What to produce: Your answer should be the records, restated word for word.

[Collected data entries]
· · · · · · ·

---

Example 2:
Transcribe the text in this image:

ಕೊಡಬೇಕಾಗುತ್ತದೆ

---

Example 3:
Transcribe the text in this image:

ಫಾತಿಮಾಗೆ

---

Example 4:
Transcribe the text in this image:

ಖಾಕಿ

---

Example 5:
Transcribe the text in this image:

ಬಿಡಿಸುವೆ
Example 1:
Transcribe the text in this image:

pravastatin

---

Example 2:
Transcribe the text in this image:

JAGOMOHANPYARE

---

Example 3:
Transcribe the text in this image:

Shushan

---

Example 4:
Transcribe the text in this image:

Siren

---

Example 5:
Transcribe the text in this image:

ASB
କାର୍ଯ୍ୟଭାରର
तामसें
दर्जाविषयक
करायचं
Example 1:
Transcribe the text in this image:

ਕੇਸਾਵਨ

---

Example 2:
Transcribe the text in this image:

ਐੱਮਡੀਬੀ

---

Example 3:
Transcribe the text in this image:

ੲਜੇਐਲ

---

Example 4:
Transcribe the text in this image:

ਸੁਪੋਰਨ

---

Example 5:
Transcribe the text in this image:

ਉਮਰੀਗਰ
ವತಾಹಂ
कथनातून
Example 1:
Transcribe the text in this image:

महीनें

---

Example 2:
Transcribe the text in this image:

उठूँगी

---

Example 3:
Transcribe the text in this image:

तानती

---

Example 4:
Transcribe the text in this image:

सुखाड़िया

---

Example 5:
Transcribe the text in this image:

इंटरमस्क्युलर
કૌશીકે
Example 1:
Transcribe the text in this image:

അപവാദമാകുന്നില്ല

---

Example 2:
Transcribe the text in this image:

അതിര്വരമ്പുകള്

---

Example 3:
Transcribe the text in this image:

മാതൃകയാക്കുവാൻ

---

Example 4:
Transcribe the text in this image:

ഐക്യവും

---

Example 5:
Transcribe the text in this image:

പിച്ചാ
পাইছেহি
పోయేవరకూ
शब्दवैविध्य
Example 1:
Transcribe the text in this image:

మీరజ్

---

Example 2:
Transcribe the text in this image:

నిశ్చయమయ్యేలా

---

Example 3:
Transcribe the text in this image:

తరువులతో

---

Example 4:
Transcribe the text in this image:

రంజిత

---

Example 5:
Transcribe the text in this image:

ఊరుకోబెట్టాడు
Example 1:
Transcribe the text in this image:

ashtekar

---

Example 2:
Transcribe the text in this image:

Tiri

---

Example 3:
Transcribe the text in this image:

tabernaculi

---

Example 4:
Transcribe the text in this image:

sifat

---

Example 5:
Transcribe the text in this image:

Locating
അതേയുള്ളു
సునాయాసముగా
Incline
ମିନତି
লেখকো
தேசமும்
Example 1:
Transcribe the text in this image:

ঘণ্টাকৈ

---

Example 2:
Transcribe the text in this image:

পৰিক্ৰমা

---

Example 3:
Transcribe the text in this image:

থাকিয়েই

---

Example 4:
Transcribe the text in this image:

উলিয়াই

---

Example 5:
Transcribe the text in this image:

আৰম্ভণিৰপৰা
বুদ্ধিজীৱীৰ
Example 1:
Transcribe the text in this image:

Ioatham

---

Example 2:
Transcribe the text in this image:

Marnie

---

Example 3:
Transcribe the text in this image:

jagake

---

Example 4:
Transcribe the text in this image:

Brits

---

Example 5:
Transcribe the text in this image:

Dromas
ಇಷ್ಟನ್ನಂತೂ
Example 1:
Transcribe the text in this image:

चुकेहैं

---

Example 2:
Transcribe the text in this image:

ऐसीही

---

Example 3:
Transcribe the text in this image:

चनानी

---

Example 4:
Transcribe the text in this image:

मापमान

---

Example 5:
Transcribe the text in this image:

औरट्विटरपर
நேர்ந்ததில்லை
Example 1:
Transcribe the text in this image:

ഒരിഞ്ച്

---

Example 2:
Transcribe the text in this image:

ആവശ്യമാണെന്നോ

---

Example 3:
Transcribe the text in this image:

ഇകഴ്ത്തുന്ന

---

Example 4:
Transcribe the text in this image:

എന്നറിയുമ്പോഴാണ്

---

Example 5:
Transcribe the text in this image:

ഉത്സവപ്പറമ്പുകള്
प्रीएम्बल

· · · · · · ·

Result:
---

Example 2:
Transcribe the text in this image:

ಕೊಡಬೇಕಾಗುತ್ತದೆ

---

Example 3:
Transcribe the text in this image:

ಫಾತಿಮಾಗೆ

---

Example 4:
Transcribe the text in this image:

ಖಾಕಿ

---

Example 5:
Transcribe the text in this image:

ಬಿಡಿಸುವೆ
Example 1:
Transcribe the text in this image:

pravastatin

---

Example 2:
Transcribe the text in this image:

JAGOMOHANPYARE

---

Example 3:
Transcribe the text in this image:

Shushan

---

Example 4:
Transcribe the text in this image:

Siren

---

Example 5:
Transcribe the text in this image:

ASB
କାର୍ଯ୍ୟଭାରର
तामसें
दर्जाविषयक
करायचं
Example 1:
Transcribe the text in this image:

ਕੇਸਾਵਨ

---

Example 2:
Transcribe the text in this image:

ਐੱਮਡੀਬੀ

---

Example 3:
Transcribe the text in this image:

ੲਜੇਐਲ

---

Example 4:
Transcribe the text in this image:

ਸੁਪੋਰਨ

---

Example 5:
Transcribe the text in this image:

ਉਮਰੀਗਰ
ವತಾಹಂ
कथनातून
Example 1:
Transcribe the text in this image:

महीनें

---

Example 2:
Transcribe the text in this image:

उठूँगी

---

Example 3:
Transcribe the text in this image:

तानती

---

Example 4:
Transcribe the text in this image:

सुखाड़िया

---

Example 5:
Transcribe the text in this image:

इंटरमस्क्युलर
કૌશીકે
Example 1:
Transcribe the text in this image:

അപവാദമാകുന്നില്ല

---

Example 2:
Transcribe the text in this image:

അതിര്വരമ്പുകള്

---

Example 3:
Transcribe the text in this image:

മാതൃകയാക്കുവാൻ

---

Example 4:
Transcribe the text in this image:

ഐക്യവും

---

Example 5:
Transcribe the text in this image:

പിച്ചാ
পাইছেহি
పోయేవరకూ
शब्दवैविध्य
Example 1:
Transcribe the text in this image:

మీరజ్

---

Example 2:
Transcribe the text in this image:

నిశ్చయమయ్యేలా

---

Example 3:
Transcribe the text in this image:

తరువులతో

---

Example 4:
Transcribe the text in this image:

రంజిత

---

Example 5:
Transcribe the text in this image:

ఊరుకోబెట్టాడు
Example 1:
Transcribe the text in this image:

ashtekar

---

Example 2:
Transcribe the text in this image:

Tiri

---

Example 3:
Transcribe the text in this image:

tabernaculi

---

Example 4:
Transcribe the text in this image:

sifat

---

Example 5:
Transcribe the text in this image:

Locating
അതേയുള്ളു
సునాయాసముగా
Incline
ମିନତି
লেখকো
தேசமும்
Example 1:
Transcribe the text in this image:

ঘণ্টাকৈ

---

Example 2:
Transcribe the text in this image:

পৰিক্ৰমা

---

Example 3:
Transcribe the text in this image:

থাকিয়েই

---

Example 4:
Transcribe the text in this image:

উলিয়াই

---

Example 5:
Transcribe the text in this image:

আৰম্ভণিৰপৰা
বুদ্ধিজীৱীৰ
Example 1:
Transcribe the text in this image:

Ioatham

---

Example 2:
Transcribe the text in this image:

Marnie

---

Example 3:
Transcribe the text in this image:

jagake

---

Example 4:
Transcribe the text in this image:

Brits

---

Example 5:
Transcribe the text in this image:

Dromas
ಇಷ್ಟನ್ನಂತೂ
Example 1:
Transcribe the text in this image:

चुकेहैं

---

Example 2:
Transcribe the text in this image:

ऐसीही

---

Example 3:
Transcribe the text in this image:

चनानी

---

Example 4:
Transcribe the text in this image:

मापमान

---

Example 5:
Transcribe the text in this image:

औरट्विटरपर
நேர்ந்ததில்லை
Example 1:
Transcribe the text in this image:

ഒരിഞ്ച്

---

Example 2:
Transcribe the text in this image:

ആവശ്യമാണെന്നോ

---

Example 3:
Transcribe the text in this image:

ഇകഴ്ത്തുന്ന

---

Example 4:
Transcribe the text in this image:

എന്നറിയുമ്പോഴാണ്

---

Example 5:
Transcribe the text in this image:

ഉത്സവപ്പറമ്പുകള്
प्रीएम्बल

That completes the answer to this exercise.